----- RECORDS PROVIDED

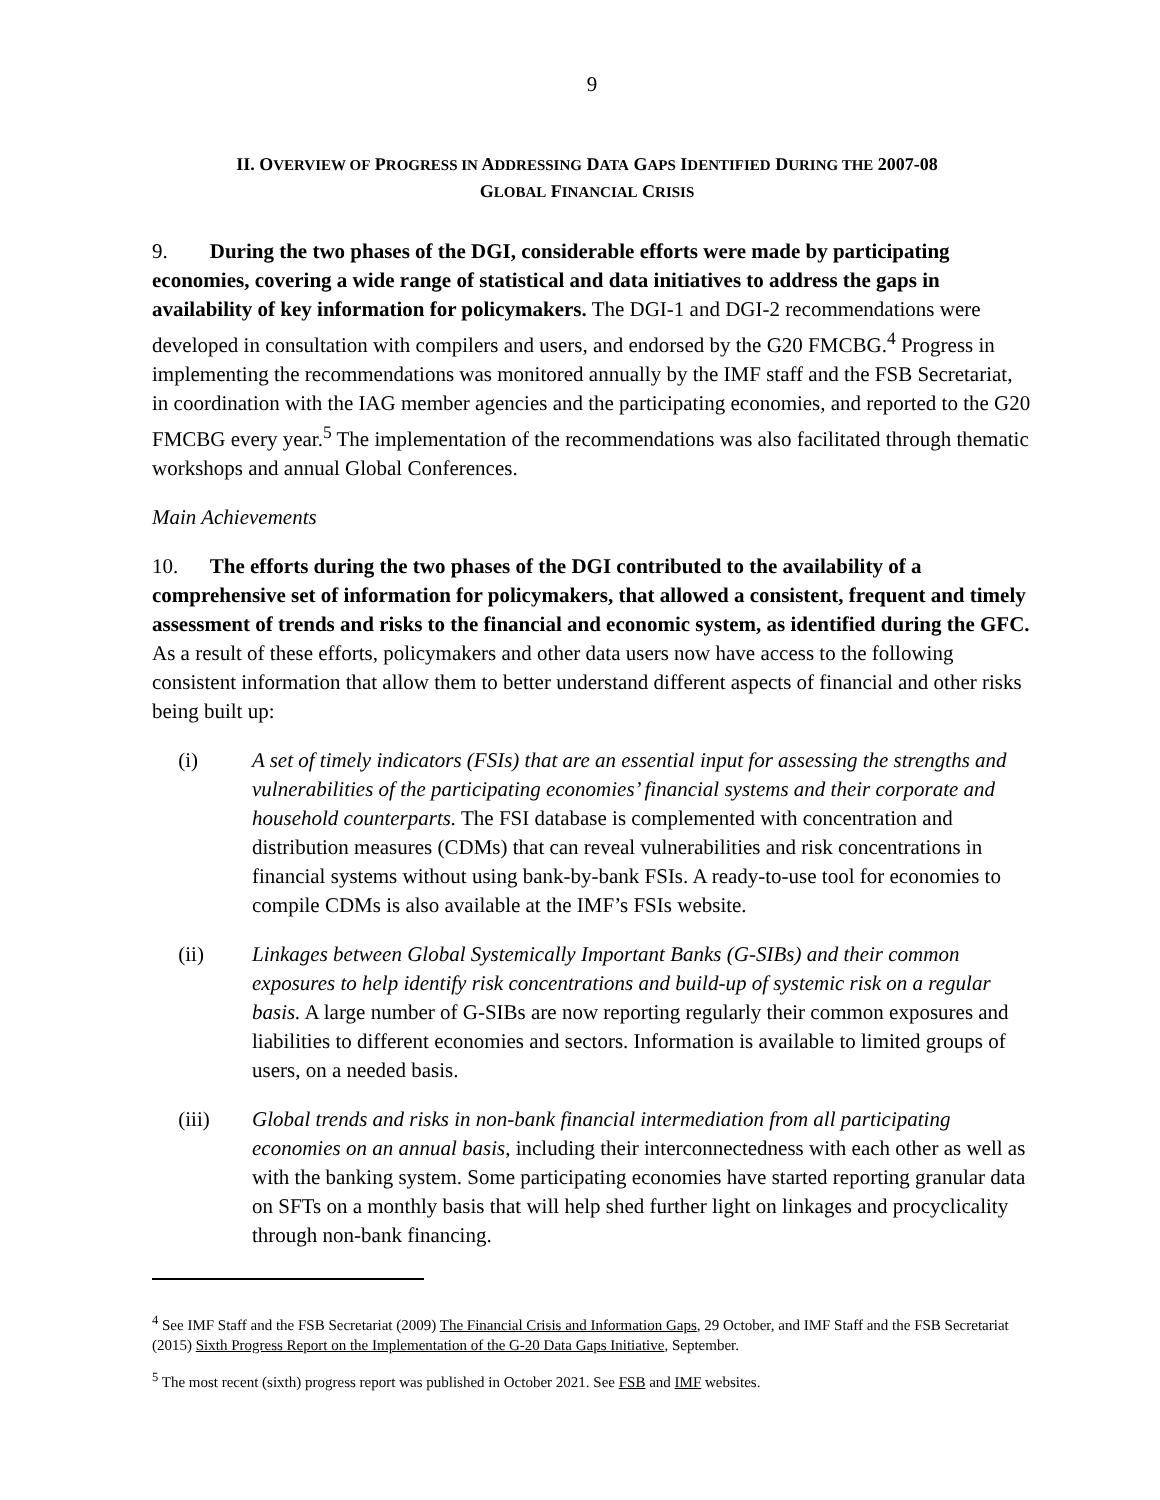9
II. OVERVIEW OF PROGRESS IN ADDRESSING DATA GAPS IDENTIFIED DURING THE 2007-08
GLOBAL FINANCIAL CRISIS
9. During the two phases of the DGI, considerable efforts were made by participating economies, covering a wide range of statistical and data initiatives to address the gaps in availability of key information for policymakers. The DGI-1 and DGI-2 recommendations were developed in consultation with compilers and users, and endorsed by the G20 FMCBG.<sup>4</sup> Progress in implementing the recommendations was monitored annually by the IMF staff and the FSB Secretariat, in coordination with the IAG member agencies and the participating economies, and reported to the G20 FMCBG every year.<sup>5</sup> The implementation of the recommendations was also facilitated through thematic workshops and annual Global Conferences.
Main Achievements
10. The efforts during the two phases of the DGI contributed to the availability of a comprehensive set of information for policymakers, that allowed a consistent, frequent and timely assessment of trends and risks to the financial and economic system, as identified during the GFC. As a result of these efforts, policymakers and other data users now have access to the following consistent information that allow them to better understand different aspects of financial and other risks being built up:
(i) A set of timely indicators (FSIs) that are an essential input for assessing the strengths and vulnerabilities of the participating economies’ financial systems and their corporate and household counterparts. The FSI database is complemented with concentration and distribution measures (CDMs) that can reveal vulnerabilities and risk concentrations in financial systems without using bank-by-bank FSIs. A ready-to-use tool for economies to compile CDMs is also available at the IMF’s FSIs website.
(ii) Linkages between Global Systemically Important Banks (G-SIBs) and their common exposures to help identify risk concentrations and build-up of systemic risk on a regular basis. A large number of G-SIBs are now reporting regularly their common exposures and liabilities to different economies and sectors. Information is available to limited groups of users, on a needed basis.
(iii) Global trends and risks in non-bank financial intermediation from all participating economies on an annual basis, including their interconnectedness with each other as well as with the banking system. Some participating economies have started reporting granular data on SFTs on a monthly basis that will help shed further light on linkages and procyclicality through non-bank financing.
<sup>4</sup> See IMF Staff and the FSB Secretariat (2009) The Financial Crisis and Information Gaps, 29 October, and IMF Staff and the FSB Secretariat (2015) Sixth Progress Report on the Implementation of the G-20 Data Gaps Initiative, September.
<sup>5</sup> The most recent (sixth) progress report was published in October 2021. See FSB and IMF websites.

----------

EXERCISE REQUIREMENTS – In the data above, which lines lie between the line with "10. The efforts" and the line with "<sup>4</sup> See IMF", inclusive? Print those lines exactly and nothing else.

EXPECTED OUTPUT –
10. The efforts during the two phases of the DGI contributed to the availability of a comprehensive set of information for policymakers, that allowed a consistent, frequent and timely assessment of trends and risks to the financial and economic system, as identified during the GFC. As a result of these efforts, policymakers and other data users now have access to the following consistent information that allow them to better understand different aspects of financial and other risks being built up:
(i) A set of timely indicators (FSIs) that are an essential input for assessing the strengths and vulnerabilities of the participating economies’ financial systems and their corporate and household counterparts. The FSI database is complemented with concentration and distribution measures (CDMs) that can reveal vulnerabilities and risk concentrations in financial systems without using bank-by-bank FSIs. A ready-to-use tool for economies to compile CDMs is also available at the IMF’s FSIs website.
(ii) Linkages between Global Systemically Important Banks (G-SIBs) and their common exposures to help identify risk concentrations and build-up of systemic risk on a regular basis. A large number of G-SIBs are now reporting regularly their common exposures and liabilities to different economies and sectors. Information is available to limited groups of users, on a needed basis.
(iii) Global trends and risks in non-bank financial intermediation from all participating economies on an annual basis, including their interconnectedness with each other as well as with the banking system. Some participating economies have started reporting granular data on SFTs on a monthly basis that will help shed further light on linkages and procyclicality through non-bank financing.
<sup>4</sup> See IMF Staff and the FSB Secretariat (2009) The Financial Crisis and Information Gaps, 29 October, and IMF Staff and the FSB Secretariat (2015) Sixth Progress Report on the Implementation of the G-20 Data Gaps Initiative, September.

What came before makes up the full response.